Разговаривая, мы шли в направлении Нячи, один от другого метрах в пяти-шести. Он первым увидел каюра Белолюбского, нервно, испуганно спросил: «Кто это?» и остановился: мол устал, надо перекурить.

Присев на валежину, он дернул на груди завязку и с плеч его свалилась котомка. И в ней загремел котелок. «Эге, — подумал я, — хороша твоя секретная аппаратура, коль ты ее так бережешь!» Винтовку он направил в мою сторону. Последние сомнения отпали: убийца!

Мгновенно бросился к нему, крикнув: «Я — начальник милиции! Сдавайся!» Нанес ему два удара ножом — его же собственным, в правую руку.

Белолюбский подоспел и помог мне обезоружить преступника.

Глянув на номер винтовки, я сразу узнал ее, потому что лично выдавал Солодуну. Во втором часу ночи мы доставили бандита в Нячу.

Он действительно был участником Великой Отечественной войны, летчиком-истребителем, его дважды сбивали, партизанил. Демобилизовался в 1946 году, приехал в Харьков. Разгульная жизнь захватила, понесла, связала его с криминалом. Узнал, что две его дальние родственницы в оккупации сожительствовали с гестаповскими офицерами и у них есть золотишко.

Подговорил сестру, чтобы она пожила там, все разузнала, а потом, когда он появится, открыла дверь. Ночью он лопатой зарубил обеих родственниц.
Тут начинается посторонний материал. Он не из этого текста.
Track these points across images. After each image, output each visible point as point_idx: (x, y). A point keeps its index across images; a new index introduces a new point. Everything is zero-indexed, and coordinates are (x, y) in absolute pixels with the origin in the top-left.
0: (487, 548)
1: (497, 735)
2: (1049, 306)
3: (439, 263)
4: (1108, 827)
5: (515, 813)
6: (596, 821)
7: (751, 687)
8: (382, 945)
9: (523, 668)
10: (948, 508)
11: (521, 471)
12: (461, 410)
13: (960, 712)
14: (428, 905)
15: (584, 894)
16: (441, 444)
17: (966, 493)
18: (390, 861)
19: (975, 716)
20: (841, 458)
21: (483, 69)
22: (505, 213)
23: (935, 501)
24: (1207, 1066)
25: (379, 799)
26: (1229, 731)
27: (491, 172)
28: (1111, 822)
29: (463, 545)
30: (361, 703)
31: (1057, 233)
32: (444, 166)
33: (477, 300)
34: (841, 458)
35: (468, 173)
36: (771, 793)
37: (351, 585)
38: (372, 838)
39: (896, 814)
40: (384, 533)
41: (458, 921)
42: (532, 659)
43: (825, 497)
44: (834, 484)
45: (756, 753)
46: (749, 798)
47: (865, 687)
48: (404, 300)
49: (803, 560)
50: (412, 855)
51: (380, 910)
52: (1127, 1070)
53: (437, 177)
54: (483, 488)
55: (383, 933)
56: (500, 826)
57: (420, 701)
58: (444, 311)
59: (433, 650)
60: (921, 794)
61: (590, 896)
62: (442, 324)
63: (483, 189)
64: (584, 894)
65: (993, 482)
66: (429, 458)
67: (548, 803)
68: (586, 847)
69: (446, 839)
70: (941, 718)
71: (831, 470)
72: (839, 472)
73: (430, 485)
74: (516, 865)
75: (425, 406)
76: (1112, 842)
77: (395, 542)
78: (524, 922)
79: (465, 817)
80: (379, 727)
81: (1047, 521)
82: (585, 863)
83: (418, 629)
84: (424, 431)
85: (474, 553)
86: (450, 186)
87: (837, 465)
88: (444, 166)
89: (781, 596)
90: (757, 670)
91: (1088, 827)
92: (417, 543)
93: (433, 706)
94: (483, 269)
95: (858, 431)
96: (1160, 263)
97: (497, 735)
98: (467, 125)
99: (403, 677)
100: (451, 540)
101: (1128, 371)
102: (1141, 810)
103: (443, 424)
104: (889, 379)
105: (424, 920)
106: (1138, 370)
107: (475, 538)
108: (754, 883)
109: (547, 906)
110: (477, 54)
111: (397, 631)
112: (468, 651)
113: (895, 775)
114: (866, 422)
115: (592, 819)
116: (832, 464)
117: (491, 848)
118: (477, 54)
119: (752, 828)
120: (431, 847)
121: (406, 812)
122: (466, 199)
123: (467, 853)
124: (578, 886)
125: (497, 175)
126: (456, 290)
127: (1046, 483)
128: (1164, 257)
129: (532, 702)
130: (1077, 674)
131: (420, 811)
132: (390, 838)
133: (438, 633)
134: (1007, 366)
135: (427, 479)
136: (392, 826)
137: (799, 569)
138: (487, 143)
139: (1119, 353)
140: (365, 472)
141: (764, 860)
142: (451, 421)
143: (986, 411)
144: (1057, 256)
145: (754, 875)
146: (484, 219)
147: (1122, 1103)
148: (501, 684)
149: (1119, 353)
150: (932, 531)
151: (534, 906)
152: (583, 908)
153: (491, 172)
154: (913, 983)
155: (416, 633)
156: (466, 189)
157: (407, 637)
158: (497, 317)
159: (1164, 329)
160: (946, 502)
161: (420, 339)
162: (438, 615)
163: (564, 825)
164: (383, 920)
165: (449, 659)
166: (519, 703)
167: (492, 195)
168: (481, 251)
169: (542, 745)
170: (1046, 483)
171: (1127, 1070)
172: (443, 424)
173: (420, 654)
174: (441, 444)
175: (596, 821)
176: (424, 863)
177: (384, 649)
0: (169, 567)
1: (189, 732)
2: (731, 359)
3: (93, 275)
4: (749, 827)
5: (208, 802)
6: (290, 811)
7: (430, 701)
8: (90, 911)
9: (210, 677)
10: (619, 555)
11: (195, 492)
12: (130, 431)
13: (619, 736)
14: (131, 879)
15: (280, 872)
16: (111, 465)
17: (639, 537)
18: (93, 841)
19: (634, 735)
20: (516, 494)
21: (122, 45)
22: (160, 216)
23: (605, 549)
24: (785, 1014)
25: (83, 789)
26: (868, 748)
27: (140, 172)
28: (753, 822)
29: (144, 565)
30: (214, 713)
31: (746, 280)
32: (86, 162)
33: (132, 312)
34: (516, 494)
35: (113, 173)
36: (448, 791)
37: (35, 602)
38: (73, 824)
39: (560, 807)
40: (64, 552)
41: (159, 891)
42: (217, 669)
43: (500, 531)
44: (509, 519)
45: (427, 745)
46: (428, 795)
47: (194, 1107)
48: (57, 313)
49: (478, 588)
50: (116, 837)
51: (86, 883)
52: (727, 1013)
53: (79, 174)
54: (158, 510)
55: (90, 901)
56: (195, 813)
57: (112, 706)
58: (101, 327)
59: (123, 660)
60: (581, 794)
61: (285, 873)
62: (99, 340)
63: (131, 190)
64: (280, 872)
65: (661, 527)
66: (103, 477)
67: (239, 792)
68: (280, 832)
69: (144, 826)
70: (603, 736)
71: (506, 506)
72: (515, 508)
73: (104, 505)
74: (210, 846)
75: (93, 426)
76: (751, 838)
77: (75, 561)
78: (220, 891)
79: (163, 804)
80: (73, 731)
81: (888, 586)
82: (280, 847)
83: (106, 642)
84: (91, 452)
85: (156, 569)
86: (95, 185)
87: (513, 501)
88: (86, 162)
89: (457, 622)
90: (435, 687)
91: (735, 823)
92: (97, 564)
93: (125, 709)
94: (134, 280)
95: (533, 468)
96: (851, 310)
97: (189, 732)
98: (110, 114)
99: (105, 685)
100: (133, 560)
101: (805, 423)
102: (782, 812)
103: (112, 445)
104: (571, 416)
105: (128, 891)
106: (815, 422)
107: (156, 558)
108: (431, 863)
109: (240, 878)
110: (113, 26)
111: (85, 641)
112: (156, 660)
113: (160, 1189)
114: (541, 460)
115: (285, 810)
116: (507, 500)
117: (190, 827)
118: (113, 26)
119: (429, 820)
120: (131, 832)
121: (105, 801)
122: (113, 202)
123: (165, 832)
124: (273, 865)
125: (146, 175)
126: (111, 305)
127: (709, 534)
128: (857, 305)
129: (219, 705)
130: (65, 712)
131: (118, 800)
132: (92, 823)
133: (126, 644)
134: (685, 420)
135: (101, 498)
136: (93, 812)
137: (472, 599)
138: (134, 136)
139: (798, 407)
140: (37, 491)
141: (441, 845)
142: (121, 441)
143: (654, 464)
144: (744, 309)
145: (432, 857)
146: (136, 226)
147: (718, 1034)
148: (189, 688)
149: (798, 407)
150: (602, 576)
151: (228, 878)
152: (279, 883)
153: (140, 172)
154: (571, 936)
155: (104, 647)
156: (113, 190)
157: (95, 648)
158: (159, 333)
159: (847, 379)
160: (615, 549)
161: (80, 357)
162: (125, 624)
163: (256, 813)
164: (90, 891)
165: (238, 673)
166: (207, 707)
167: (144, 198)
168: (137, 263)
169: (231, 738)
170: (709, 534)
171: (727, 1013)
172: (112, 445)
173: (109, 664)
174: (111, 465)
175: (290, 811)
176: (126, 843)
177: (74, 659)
Напасть на его след долго не могли, помог случай. Дежурный по полустанку запомнил одинокого пассажира, сходившего с поезда в ночь перед убийством. Преступнику дали двадцать пять лет, и он решил бежать с сокамерником. В дороге чего-то не поделили, и он убил спутника. Осенью его жертвой стал некто Санников, документами которого он завладел.

Преступник, совершивший такое количество убийств, был приговорен к высшей мере наказания. Так закончилось это уголовное дело, полгода лихорадившее весь район.